Tuesday, November 10, 2009

November 10, 2009

I ironed a tablecloth this morning.
As I was doing this I was laughing at myself because I used to be so arrogant about not ironing. I considered it beneath me, too domestic. I had more important things to do. So here I am ironing a table cloth that I inherited from my mother. It is white, heavily embroidered with cross stitch roses. There is cutwork too. And in the cutwork there is crochet. Very fine crochet. As I am ironing this article I'm thinking about the woman who made it. The embroidery is neat and small and even. It looks as good on the reverse as on the front. I have to be careful with the iron because it gets snagged in the openwork and I don't want to damage it.
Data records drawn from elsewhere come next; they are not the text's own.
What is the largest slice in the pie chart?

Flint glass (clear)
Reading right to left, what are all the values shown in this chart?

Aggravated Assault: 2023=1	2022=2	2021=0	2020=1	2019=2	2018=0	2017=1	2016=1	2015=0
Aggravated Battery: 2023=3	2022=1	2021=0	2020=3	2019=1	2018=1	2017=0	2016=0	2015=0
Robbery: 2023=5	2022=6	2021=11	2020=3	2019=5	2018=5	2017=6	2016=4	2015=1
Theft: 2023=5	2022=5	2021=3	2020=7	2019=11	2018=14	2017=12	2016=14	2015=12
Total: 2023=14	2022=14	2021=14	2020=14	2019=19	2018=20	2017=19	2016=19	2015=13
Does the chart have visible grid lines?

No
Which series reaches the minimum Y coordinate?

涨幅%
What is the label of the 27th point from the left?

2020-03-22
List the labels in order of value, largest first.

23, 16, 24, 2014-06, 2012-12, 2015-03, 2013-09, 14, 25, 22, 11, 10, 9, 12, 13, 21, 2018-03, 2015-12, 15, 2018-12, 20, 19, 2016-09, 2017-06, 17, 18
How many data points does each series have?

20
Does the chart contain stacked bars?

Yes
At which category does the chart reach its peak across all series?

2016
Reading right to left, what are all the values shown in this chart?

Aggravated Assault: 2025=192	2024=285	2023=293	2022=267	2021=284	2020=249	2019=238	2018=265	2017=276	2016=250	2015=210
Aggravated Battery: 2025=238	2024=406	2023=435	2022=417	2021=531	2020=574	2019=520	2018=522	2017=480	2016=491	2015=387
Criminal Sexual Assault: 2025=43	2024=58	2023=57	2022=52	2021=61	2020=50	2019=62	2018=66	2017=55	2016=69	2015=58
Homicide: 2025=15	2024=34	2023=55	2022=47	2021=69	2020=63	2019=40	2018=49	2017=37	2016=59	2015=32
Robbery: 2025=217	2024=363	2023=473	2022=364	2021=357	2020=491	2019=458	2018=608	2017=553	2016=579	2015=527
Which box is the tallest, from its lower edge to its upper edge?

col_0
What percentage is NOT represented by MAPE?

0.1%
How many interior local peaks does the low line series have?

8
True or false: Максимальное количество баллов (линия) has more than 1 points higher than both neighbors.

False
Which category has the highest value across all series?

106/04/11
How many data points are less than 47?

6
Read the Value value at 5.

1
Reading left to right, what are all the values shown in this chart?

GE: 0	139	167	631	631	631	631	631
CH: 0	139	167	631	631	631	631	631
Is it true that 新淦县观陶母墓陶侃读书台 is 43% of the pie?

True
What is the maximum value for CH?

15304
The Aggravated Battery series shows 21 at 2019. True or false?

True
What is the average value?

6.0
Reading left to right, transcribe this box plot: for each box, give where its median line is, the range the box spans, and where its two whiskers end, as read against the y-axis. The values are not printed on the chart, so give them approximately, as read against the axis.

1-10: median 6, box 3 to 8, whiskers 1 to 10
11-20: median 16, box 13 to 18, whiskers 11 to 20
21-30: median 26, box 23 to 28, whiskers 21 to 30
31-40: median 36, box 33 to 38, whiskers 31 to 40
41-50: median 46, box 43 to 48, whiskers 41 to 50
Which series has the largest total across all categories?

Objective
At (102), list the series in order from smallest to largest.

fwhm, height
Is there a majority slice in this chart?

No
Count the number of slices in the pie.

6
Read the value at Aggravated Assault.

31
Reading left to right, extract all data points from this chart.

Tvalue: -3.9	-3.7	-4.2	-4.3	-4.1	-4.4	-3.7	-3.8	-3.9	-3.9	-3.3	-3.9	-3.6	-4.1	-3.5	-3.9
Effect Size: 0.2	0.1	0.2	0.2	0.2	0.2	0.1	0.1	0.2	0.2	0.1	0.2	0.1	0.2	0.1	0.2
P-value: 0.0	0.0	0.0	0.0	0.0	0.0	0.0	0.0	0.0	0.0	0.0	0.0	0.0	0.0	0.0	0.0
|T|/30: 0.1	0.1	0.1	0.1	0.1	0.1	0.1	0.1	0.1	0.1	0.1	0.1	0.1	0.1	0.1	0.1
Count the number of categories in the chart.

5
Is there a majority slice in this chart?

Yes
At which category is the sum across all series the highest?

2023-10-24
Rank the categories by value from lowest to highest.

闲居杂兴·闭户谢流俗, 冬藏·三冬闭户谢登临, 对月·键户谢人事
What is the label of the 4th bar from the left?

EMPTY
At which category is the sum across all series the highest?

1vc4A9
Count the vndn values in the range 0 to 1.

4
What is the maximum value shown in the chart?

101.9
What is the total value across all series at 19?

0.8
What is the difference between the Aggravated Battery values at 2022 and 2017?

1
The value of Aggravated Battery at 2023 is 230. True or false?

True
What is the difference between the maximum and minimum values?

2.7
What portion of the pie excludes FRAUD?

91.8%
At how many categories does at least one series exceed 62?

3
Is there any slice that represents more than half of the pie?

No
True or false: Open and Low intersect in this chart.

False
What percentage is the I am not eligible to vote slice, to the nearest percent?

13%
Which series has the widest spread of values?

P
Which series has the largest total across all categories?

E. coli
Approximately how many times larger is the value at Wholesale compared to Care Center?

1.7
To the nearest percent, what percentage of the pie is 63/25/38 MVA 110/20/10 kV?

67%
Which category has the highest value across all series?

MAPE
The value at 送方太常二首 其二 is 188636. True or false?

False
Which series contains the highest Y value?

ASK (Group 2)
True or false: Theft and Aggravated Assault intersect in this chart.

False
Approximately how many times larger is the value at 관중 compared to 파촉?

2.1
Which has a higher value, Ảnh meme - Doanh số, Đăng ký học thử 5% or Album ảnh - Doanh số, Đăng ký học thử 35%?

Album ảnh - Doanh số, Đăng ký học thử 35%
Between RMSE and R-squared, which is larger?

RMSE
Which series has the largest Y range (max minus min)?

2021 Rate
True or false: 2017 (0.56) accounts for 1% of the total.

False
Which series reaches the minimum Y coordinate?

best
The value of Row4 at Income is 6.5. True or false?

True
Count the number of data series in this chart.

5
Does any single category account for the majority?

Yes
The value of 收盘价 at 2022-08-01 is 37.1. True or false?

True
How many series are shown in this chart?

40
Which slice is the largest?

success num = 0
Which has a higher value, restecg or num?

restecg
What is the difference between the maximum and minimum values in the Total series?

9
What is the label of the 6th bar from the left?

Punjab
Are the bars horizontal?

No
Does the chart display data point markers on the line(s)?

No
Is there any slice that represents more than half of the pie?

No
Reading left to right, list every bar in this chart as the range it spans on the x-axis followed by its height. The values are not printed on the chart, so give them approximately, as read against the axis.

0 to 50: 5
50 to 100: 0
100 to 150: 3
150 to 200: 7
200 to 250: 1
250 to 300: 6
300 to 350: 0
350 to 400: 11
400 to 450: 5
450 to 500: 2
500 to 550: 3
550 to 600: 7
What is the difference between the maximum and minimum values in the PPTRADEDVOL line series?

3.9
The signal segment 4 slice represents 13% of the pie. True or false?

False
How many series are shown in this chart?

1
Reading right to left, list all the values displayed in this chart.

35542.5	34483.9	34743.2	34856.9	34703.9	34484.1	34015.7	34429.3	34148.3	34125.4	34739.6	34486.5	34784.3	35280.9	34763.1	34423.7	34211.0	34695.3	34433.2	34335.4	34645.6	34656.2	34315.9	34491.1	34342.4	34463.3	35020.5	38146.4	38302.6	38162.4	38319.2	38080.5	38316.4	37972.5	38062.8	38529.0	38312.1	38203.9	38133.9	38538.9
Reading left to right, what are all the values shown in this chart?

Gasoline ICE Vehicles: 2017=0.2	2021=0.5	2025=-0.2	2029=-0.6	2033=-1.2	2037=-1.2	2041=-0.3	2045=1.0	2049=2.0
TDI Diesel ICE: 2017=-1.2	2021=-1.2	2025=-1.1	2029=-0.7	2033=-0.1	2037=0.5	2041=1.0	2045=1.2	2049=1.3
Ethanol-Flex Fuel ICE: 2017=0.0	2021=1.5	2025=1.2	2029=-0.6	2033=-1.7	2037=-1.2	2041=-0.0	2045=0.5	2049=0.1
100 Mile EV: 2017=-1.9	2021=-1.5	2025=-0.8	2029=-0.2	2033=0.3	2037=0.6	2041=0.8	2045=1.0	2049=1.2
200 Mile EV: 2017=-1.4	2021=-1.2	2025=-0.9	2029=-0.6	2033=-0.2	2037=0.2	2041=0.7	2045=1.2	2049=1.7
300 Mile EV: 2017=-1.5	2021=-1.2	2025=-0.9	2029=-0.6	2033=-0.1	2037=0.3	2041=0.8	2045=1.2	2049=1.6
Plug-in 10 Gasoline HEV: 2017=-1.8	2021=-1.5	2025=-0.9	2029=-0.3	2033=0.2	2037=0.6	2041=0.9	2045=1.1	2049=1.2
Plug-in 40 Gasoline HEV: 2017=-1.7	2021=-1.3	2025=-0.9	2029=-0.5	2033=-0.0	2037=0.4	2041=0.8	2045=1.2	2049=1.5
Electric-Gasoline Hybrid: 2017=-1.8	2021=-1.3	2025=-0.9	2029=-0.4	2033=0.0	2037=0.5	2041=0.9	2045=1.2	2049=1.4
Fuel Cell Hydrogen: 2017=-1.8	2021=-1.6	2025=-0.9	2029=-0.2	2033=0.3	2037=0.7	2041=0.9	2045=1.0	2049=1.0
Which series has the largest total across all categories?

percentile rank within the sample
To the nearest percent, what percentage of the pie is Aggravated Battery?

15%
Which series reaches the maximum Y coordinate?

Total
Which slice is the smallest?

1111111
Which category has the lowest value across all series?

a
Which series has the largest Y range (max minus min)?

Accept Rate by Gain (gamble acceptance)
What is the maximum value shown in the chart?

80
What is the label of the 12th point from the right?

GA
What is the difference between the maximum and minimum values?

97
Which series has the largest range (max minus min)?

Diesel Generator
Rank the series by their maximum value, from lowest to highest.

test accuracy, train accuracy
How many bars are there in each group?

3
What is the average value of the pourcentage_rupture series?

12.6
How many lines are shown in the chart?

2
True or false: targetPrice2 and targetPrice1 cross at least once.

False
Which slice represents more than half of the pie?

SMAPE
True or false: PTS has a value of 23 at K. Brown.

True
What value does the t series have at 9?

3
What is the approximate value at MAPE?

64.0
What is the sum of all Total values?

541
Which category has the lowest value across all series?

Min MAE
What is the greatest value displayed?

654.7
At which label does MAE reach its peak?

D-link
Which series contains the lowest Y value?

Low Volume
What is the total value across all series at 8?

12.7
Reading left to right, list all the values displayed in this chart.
There is puckering because the crochet thread has shrunk a little more than the fabric in the wash and I have to ease it out with the tip of the iron. Doing this causes me to really look at the workmanship, to admire the design, the intricacy and neatness of the stitches. The act of ironing is making me see. I have looked at the stitching as I might look at an object in an art gallery. Even though the creation of this tablecloth was an act of craftmanship rather than creativity the act of ironing has brought me into relationship; with the woman who made it, with my mother who selected and purchased it, with all women who launder and press and select and display their household goods when it comes time for a special dinner celebration.

Monday, November 9, 2009

November 9, 2009

On our last trip to Canada, we pulled off at a highway rest stop for coffee to go with the sticky buns my sister had baked for us. The building reverberated with jangling artificial sounds so we found a bench in the sun. As soon as we seated ourselves the sparrows appeared. Bold little guys hopping around our feet. Clearly they were used to being fed or just scarfing up dropped crumbs. I normally don't feed birds where people eat but these two were so direct, so bold that I encouraged a few more crumbs to crumble. One dived forward, the other held back. Soon they were joined by others and my husband joined in the feeding game. Within minutes it was clear he had a game plan; to distribute the crumbs equitably. This involved, as you might guess, scattering a few crumbs close in for the brazen and pitching a larger piece far out for the timid. I'm sure he is not unique in his bird feeding behavior. How many of us do the same, trying to even out the odds. We root for the underdog, or in this case the underbird. But the underbird with the big crumb only attracts the attention of the top-bird and often looses his crust. Thereby earning the scorn of the dispenser.